HR: 0,47; CI: 0,41-0,55). Weitere Ereignisse
sind in Tab. 1 wiedergegeben. Bemerkenswert sind vermehrte gastrointestinale
Blutungen unter Edoxaban-Hochdosis und eine geringere Letalität unter der
Niedrigdosis. Letzteres wird sicherlich bei einer späteren Vermarktung des
Arzneimittels eine große Rolle spielen.
Entsprechend wurden
nun Berechnungen des Netto-Nutzens auf Basis der Ereignisse während der aktiven
Behandlungszeit angestellt. Diese Rechenmodelle waren aber offensichtlich
vorher nicht definiert (3).

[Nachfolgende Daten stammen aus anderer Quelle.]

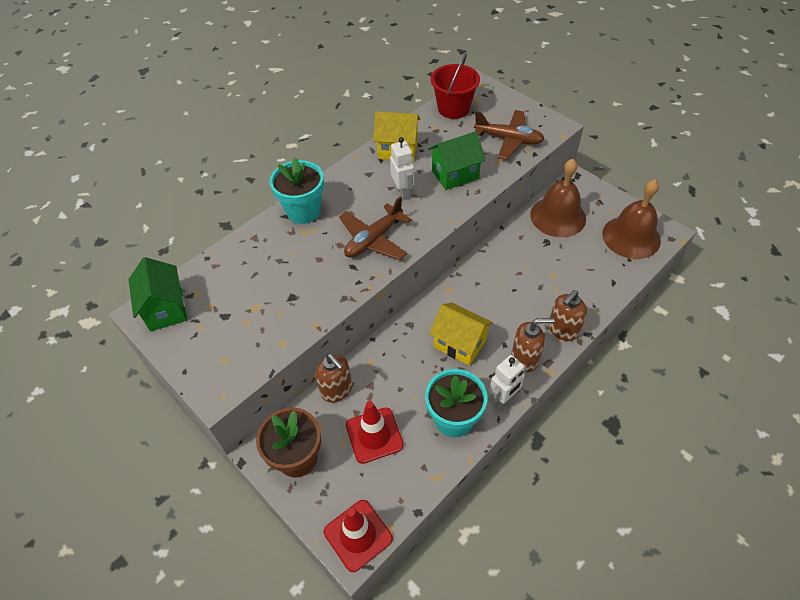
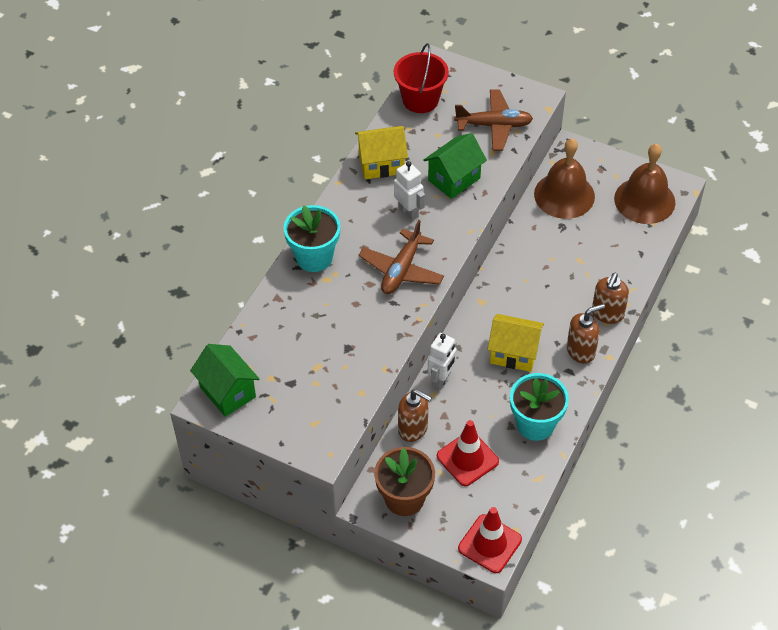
camera: 20 degrees left, 0 degrees up
white robot [489,355,527,409] -> white robot moved to [428,333,457,389]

Demnach ergibt sich bei einem zusammengesetzten
Endpunkt aus Tod, Schlaganfall, systemischer Embolie oder Major Blutung
(Modell 1 in Tab. 1) ein Vorteil von 0,85 Prozentpunkten/Behandlungsjahr
für 60 mg/d Edoxaban (NNT: 117) und von 1,32 Prozentpunkten/Behandlungsjahr
für 30 mg/d Edoxaban (NNT: 76) gegenüber Warfarin.
Vier der 21 Autoren
sind Mitarbeiter der Herstellerfirma, alle übrigen unterhalten umfangreiche
Beziehungen zur Industrie (Beratertätigkeit, Vorträge, Forschungsstipendien).
Bemerkenswert ist auch, dass sie versichern, alle Analysen selbst vorgenommen
und den Text der Publikation selbst verfasst zu haben und dass es kein
vertragliches Recht für Daiichi Sankyo gab, die Datenanalyse zu beeinflussen
bzw. die Publikation zu verhindern.
Fazit: Edoxaban
ist ein Faktor-Xa-Antagonist aus Japan, der bei Patienten mit
Beinvenenthrombosen, pulmonalen Embolien und Vorhofflimmern ein günstigeres
Nutzen/Risiko-Profil zu haben scheint als Warfarin. Es fällt auf, dass die
Hersteller mit der vorgeschlagenen Dosis vorsichtiger werden. Der sekundäre
Endpunkt in der ENGAGE-AF-Studie, „Net clinical benefit“, wird im Wesentlichen
durch die Wahl einer niedrigen Dosis günstig beeinflusst. Wie auch bei den drei
anderen bereits zugelassenen NOAK, kann die antikoagulatorische Wirkung von
Edoxaban nicht exakt gemessen werden, und es gibt ebenfalls kein Antidot.
Literatur
- TheHokusai-VTE Investigators: N. Engl. J. Med. 2013, 369, 1406.

- Giuliagno,R., et al. (ENGAGE AF-TIMI 48 = Effective anticoagulation with Factor Xa - Next Generation in Atrial Fibrillation- Thrombolysis In Myocardial Infarction 48): N.Engl. J. Med. 2013, 369, 2093.

- AMB2012, 46, 17
und AMB 2011, 45, 73. 
- Ruff, T.R., etal. (ENGAGEAF-TIMI 48 = Effective anticoagulation with Factor Xa - Next Generation in Atrial Fibrillation- Thrombolysis In Myocardial Infarction 48): Am.Heart J. 2010, 160, 635.